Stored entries
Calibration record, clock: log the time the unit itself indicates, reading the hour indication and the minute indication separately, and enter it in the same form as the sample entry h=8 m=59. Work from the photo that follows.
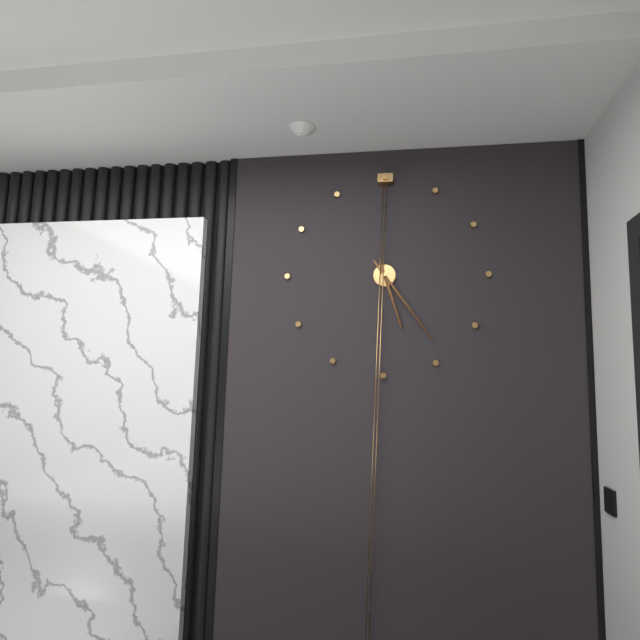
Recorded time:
h=5 m=24
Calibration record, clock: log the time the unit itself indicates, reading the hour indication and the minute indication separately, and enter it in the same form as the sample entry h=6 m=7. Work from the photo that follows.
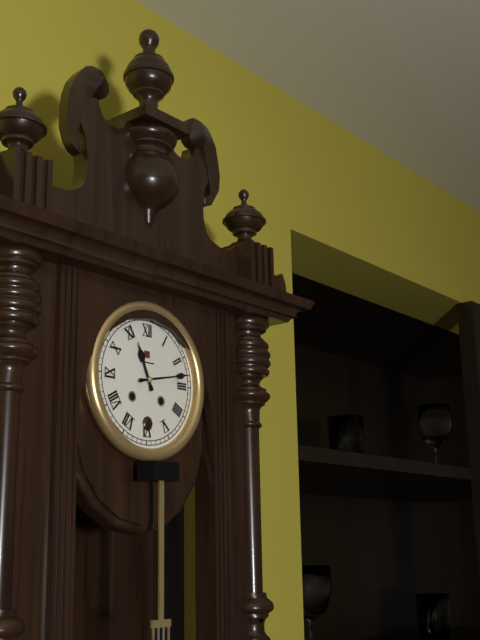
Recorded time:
h=11 m=13
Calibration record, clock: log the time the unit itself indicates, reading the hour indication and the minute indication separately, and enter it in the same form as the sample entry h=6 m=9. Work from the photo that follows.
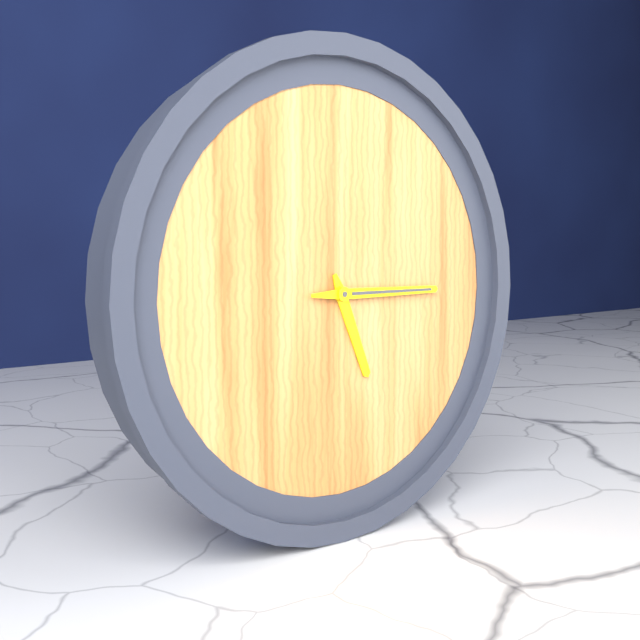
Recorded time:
h=5 m=15
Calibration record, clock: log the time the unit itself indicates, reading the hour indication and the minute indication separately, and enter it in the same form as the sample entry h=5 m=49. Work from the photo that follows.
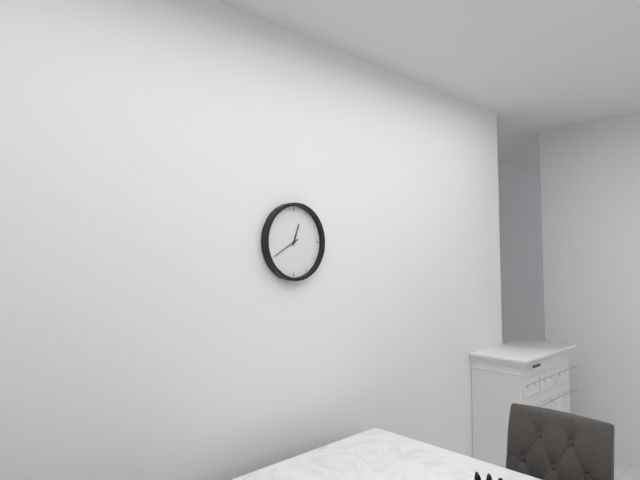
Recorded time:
h=12 m=40
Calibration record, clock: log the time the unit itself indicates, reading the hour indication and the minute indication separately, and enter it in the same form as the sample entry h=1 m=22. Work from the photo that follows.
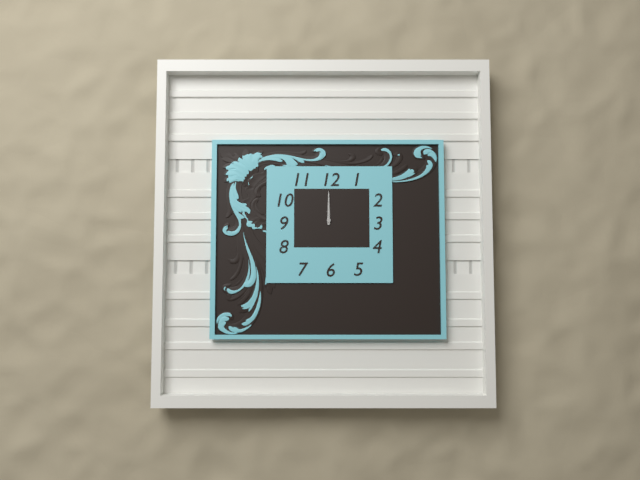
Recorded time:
h=12 m=0
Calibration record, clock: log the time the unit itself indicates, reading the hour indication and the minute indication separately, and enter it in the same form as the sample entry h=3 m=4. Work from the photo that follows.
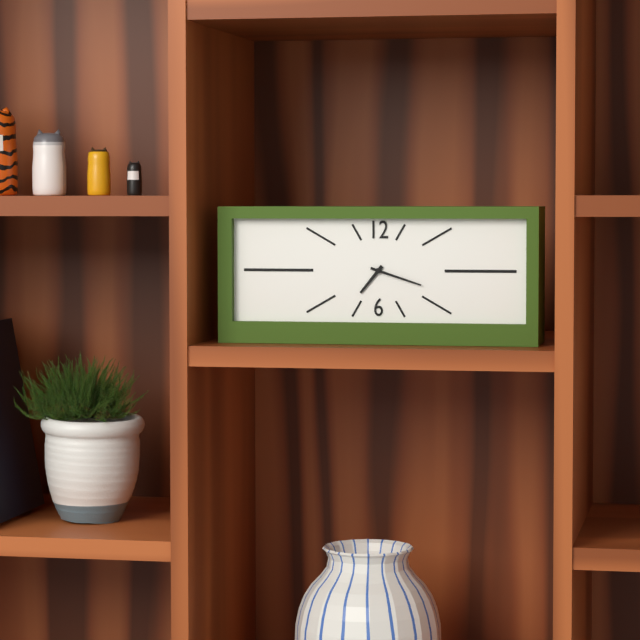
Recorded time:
h=7 m=18
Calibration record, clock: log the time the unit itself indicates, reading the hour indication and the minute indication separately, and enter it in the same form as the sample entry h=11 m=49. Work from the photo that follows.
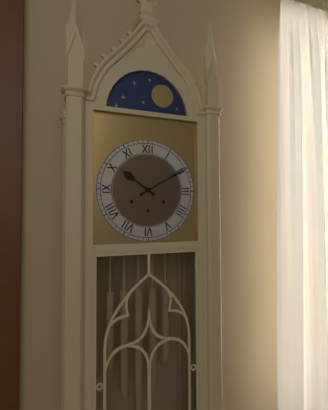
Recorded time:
h=10 m=10
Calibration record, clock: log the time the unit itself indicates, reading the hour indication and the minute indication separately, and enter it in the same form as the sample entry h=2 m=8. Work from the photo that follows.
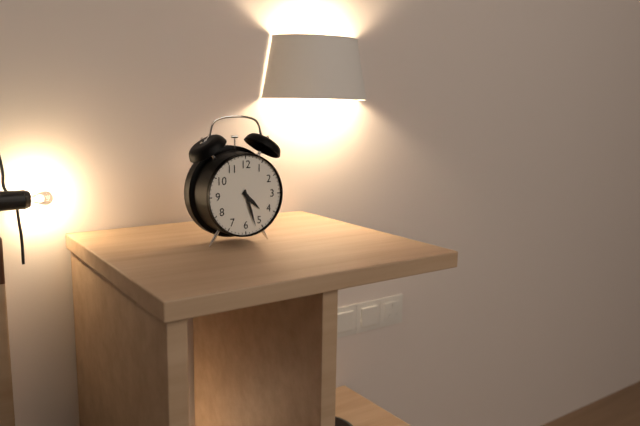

## [YOUR TASK]
Could you print every item above verbatim, leaving the pictures out?

## [THE OUTPUT]
Calibration record, clock: log the time the unit itself indicates, reading the hour indication and the minute indication separately, and enter it in the same form as the sample entry h=8 m=59. Work from the photo that follows.
Recorded time:
h=5 m=24
Calibration record, clock: log the time the unit itself indicates, reading the hour indication and the minute indication separately, and enter it in the same form as the sample entry h=6 m=7. Work from the photo that follows.
Recorded time:
h=11 m=13
Calibration record, clock: log the time the unit itself indicates, reading the hour indication and the minute indication separately, and enter it in the same form as the sample entry h=6 m=9. Work from the photo that follows.
Recorded time:
h=5 m=15
Calibration record, clock: log the time the unit itself indicates, reading the hour indication and the minute indication separately, and enter it in the same form as the sample entry h=5 m=49. Work from the photo that follows.
Recorded time:
h=12 m=40
Calibration record, clock: log the time the unit itself indicates, reading the hour indication and the minute indication separately, and enter it in the same form as the sample entry h=1 m=22. Work from the photo that follows.
Recorded time:
h=12 m=0
Calibration record, clock: log the time the unit itself indicates, reading the hour indication and the minute indication separately, and enter it in the same form as the sample entry h=3 m=4. Work from the photo that follows.
Recorded time:
h=7 m=18
Calibration record, clock: log the time the unit itself indicates, reading the hour indication and the minute indication separately, and enter it in the same form as the sample entry h=11 m=49. Work from the photo that follows.
Recorded time:
h=10 m=10
Calibration record, clock: log the time the unit itself indicates, reading the hour indication and the minute indication separately, and enter it in the same form as the sample entry h=2 m=8. Work from the photo that follows.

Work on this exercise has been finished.